Is a Voting Machine Merger Too Big to Stand?
Justice Dept. probes voting machine merger
as midterm elections loom and questions multiply
By PETE YOST Associated Press Writer
WASHINGTON March 4, 2010 (AP)
The largest voting machine company in the country bought its biggest competitor six months ago without advance fanfare. Now the Justice Department is investigating whether to unwind the merger that put a privately held Nebraska company in control of the voting machines in nearly 70 percent of the nation's precincts.

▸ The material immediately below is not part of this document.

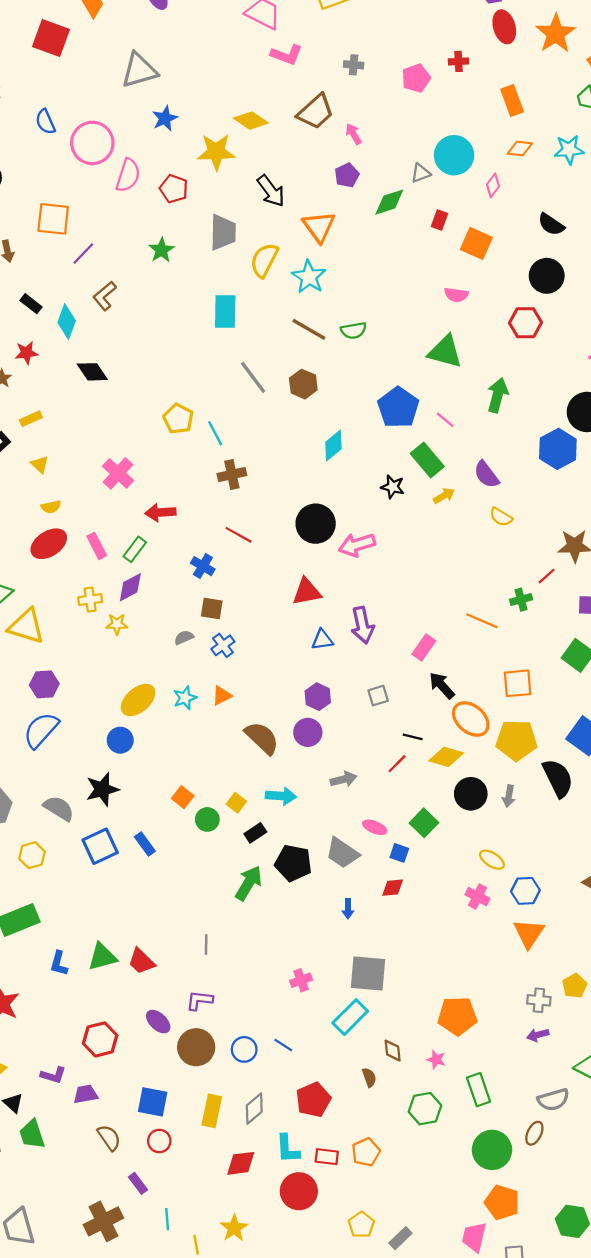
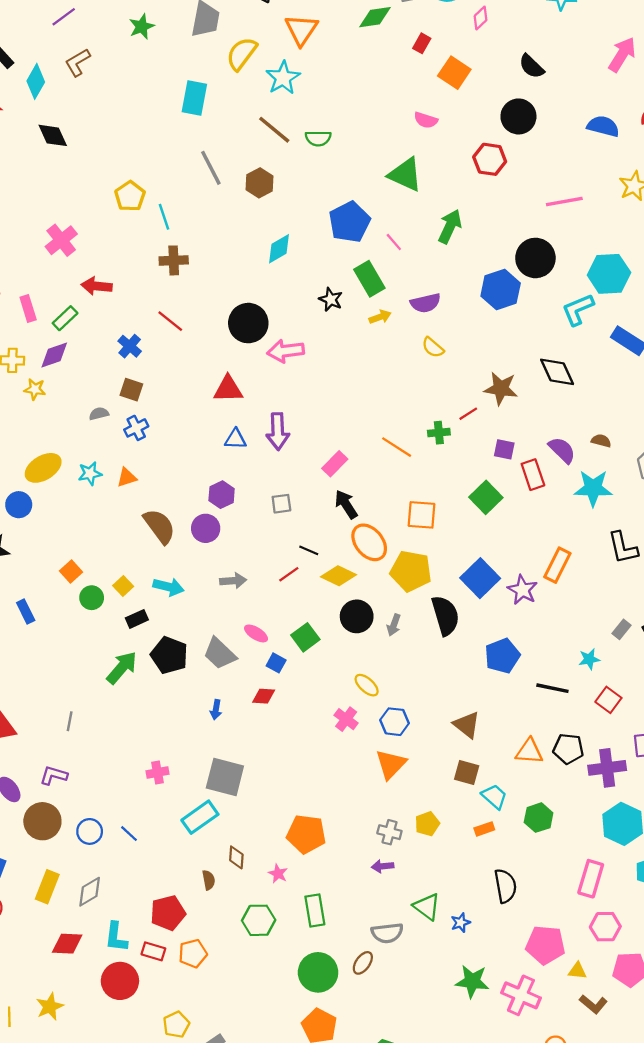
purple semicircle: (486, 475) -> (426, 303), turned -76
red pentagon: (313, 1100) -> (168, 913), moved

With midterm elections looming and a battle for control of Congress under way, a coalition of election officials from several states and voter advocate groups is pressing the Justice Department to unscramble the combination of two companies. Critics say the merger could cause foul-ups at the polls on Election Day, and
some even characterize it as a national security risk.The emergence of one megaplayer in the electronic voting machine industry may be an unintended consequence of reforms enacted after the presidential election debacle in Florida a decade ago. Few companies can afford to get into the business due to the expense of developing the electronic voting safeguards that reformers insisted on.
Senate Rules Committee Chairman Chuck Schumer, D-N.Y., has raised concerns about the purchase, in which Election Systems & Software Inc. of Omaha, Neb., bought the voting machine subsidiary of Diebold Inc. of North Canton, Ohio.